Desde el anarcosindicalismo, creo que no deberíamos nunca perder de vista que habitamos un mundo jerarquizado en el que la supremacía blanca lo inunda todo. El orden mundial actual, consecuencia de procesos políticos como la esclavitud, el colonialismo y el neocolonialismo, fue la semilla del racismo: había que deshumanizar y criminalizar a la población indígena para poder seguir optimizando beneficios y justificar las prácticas bárbaras que se llevaron a cabo contra ella. Actualmente, aprovechando esa inercia criminal, se sigue condenando a países enteros a vivir en la precariedad más absoluta y en conflictos permanentes que benefician a Occidente en la medida en que a más inestabilidad menos pueden defender sus intereses y más fácil resulta extraer sus materias.

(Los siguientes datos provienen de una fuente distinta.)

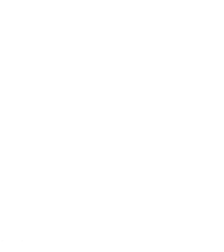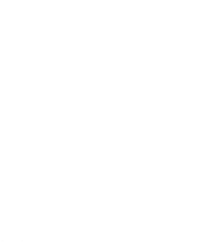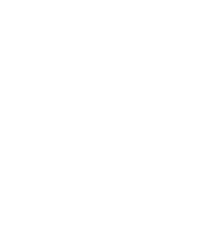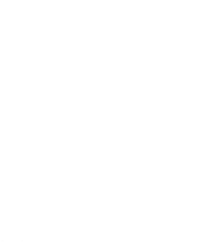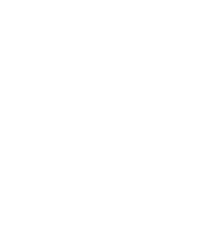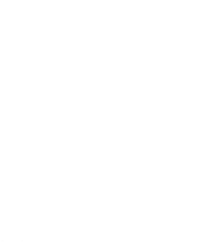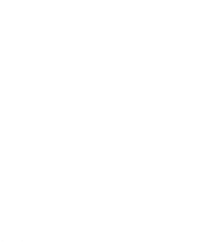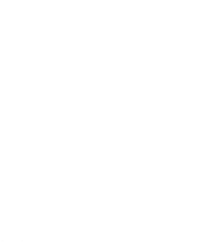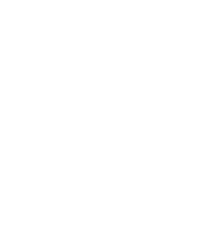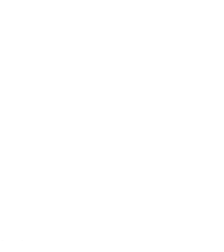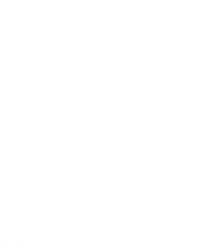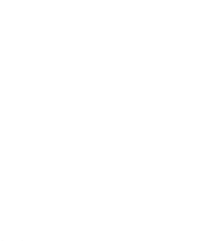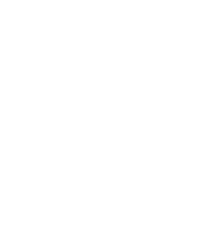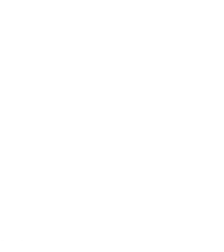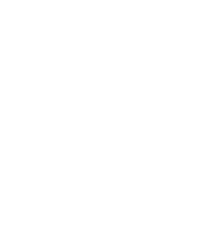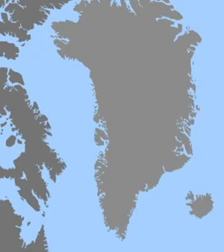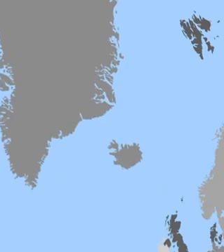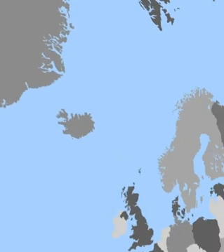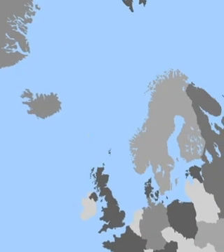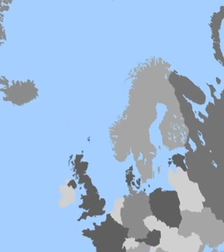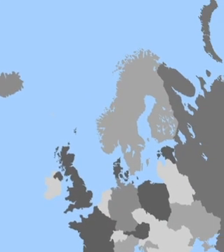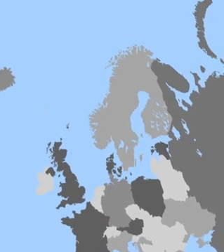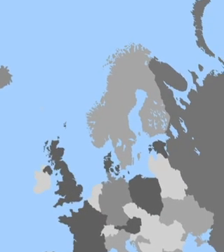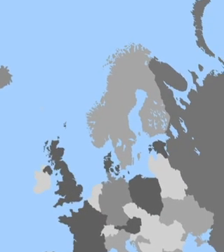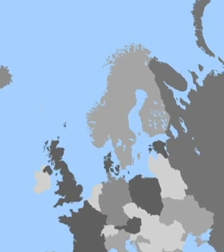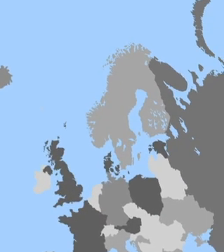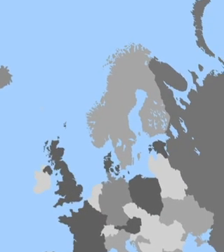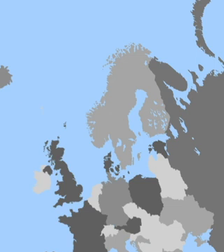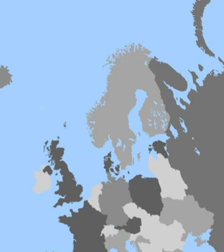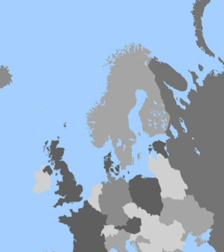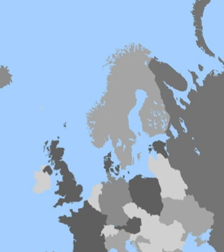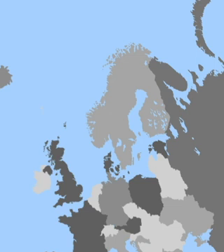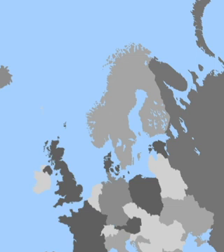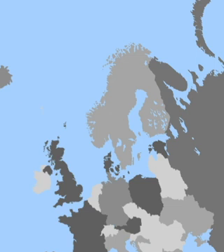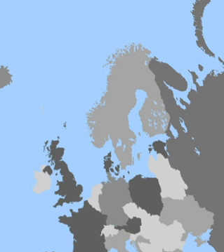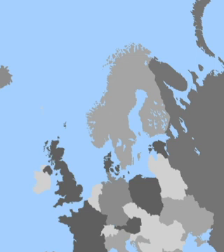A cross-sector partnership promoting accessible technology in employment.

Afortunadamente, a nivel estatal, es imprescindible destacar el rayo de luz que supone la ILP por la Regularización de los sin papeles que recogió 700.000 firmas y es un ariete para tratar de superar el actual modelo de la Ley de Extranjería. Como decía Gonzalo Fanjul, las migraciones son inevitables porque el reparto de la riqueza en el mundo es obsceno y, por lo tanto, condena a miles de millones de personas a buscarse la vida lejos de su tierra. Así que, mientras peleamos para cambiar la distribución de la riqueza, el urbanismo que condena a guetos a la población racializada, nos cuestionamos nuestros privilegios como blancos o nos preguntamos si desde el sindicato estamos a la altura de la sociedad mestiza en la que vivimos, convendría entender que las personas vamos a seguir moviéndonos pese a que las vallas sean cada vez más altas y más mortales, pese a que los gastos militares para rechazar a las personas en las fronteras sean cada vez mayores, pese a las palizas por parte de la policía, pese a las violaciones… porque migrar, al fin y al cabo, es también exigir la parte de la riqueza que un día se les arrebató y que se les sigue arrebatando y, por supuesto, es parte de una lucha de clases encarnizada.